The link between dental caries and food intake is well demonstrated in the literature because of the role of sugars in their etiology. Obesity-related eating habits may also determine a prevalence of caries making it clear that, obesity and caries may be in close contact due to the amount of sucrose ingested and the frequency of ingestion, in relation to periodontal disease, studies show that obesity presents as a risk factor due to pro-inflammatory cytokines by adipose tissue [4-12]. Therefore, the aim of the present study was to describe the oral condition in obese patients and after bariatric surgery.
Methodology
A bibliographic survey was carried out with 13 articles, searched through the virtual library PubMed - national library of medicine US, SciELO and Google academic. Key words were searched to perform the search: oral health, periodontal disease, bone loss, cavities, nutritional deficiency and reflux with emphasis on bariatric surgery - obesity. The search criteria were: 1) -present direct or indirect relationship of bariatric surgery with the words cited above. 2) - Regarding the period of publication: between 2011 and 2017. 3) - As to the language: Portuguese and English. The total number of papers - theses were 13, of which 7 were bibliographic reviews and 5 were surveys - questionnaires and a Randomized Controlled Trial (RCT). After selecting the studies, the two reviewers evaluated the selected studies to obtain the necessary information (sample studied, type of study, indices used and the main results).

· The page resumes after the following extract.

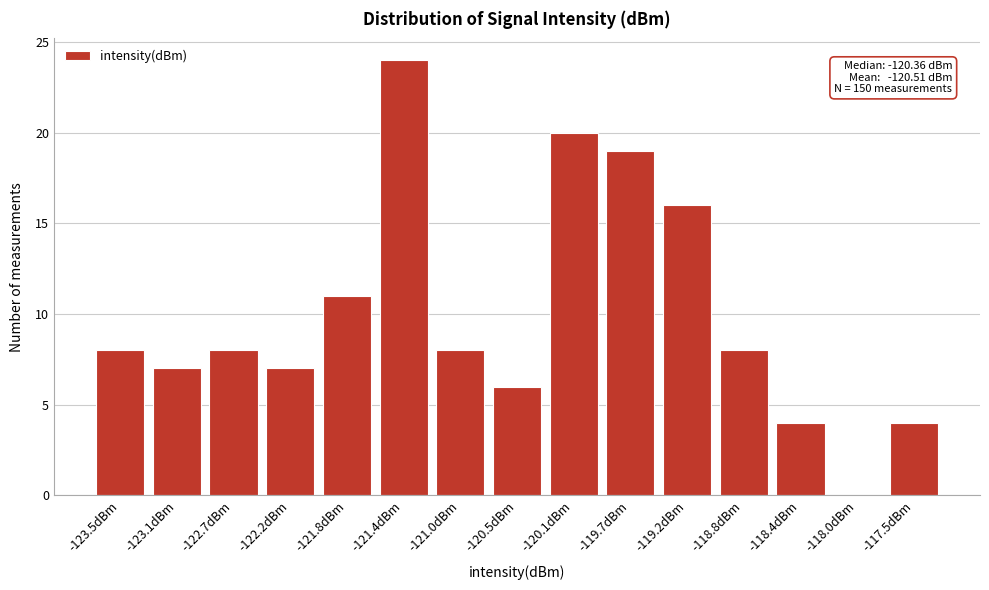

Reading left to right, extract all data points from this chart.

-123.5dBm=8	-123.1dBm=7	-122.7dBm=8	-122.2dBm=7	-121.8dBm=11	-121.4dBm=24	-121.0dBm=8	-120.5dBm=6	-120.1dBm=20	-119.7dBm=19	-119.2dBm=16	-118.8dBm=8	-118.4dBm=4	-118.0dBm=0	-117.5dBm=4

Brief Comments and Discussion
Bariatric Surgery / Obesity as a Risk Factor for Oral Health
The interrelationship between obesity and oral health has been the subject of several articles, due to the increase of this disease in the current society. Moura-Grec et al, emphasize the importance of integrating the role of the dental surgeon into the multi professional team that treat obese and gastroplastized patients [7]. Generally patients undergoing Roux-en-Y gastric bypass surgery tend to suffer from chronic regurgitation or gastroesophageal reflux, which may be due to the narrowing of the silicone ring or to increased hypotonia of the lower esophageal sphincter, which leads to damage In the oral cavity, causing erosions in the enamel, with this dentin hypersensitivity, even erosions in the oral mucosa [7,11,12].

Thus, bisphosphonates, osteoclast inhibitory drugs, and are prescribed for patients who present some imbalance in the bone metabolism that promotes bone resorption, as in the treatment of osteoporosis, according to Bordalo et al, calcium deficiency has been found in the long term in patients who have undergone bariatric surgery, such as osteomalacia, hyperparathyroidism and osteoporosis, but osteonecrosis has been proven in patients who use bisphosphonates, and so the attention of the Dentist surgeon in anamnesis is of utmost importance [2].
Conclusion
According to the main literary findings, there was a strong correlation between obesity and / or bariatric surgery with decreased oral health.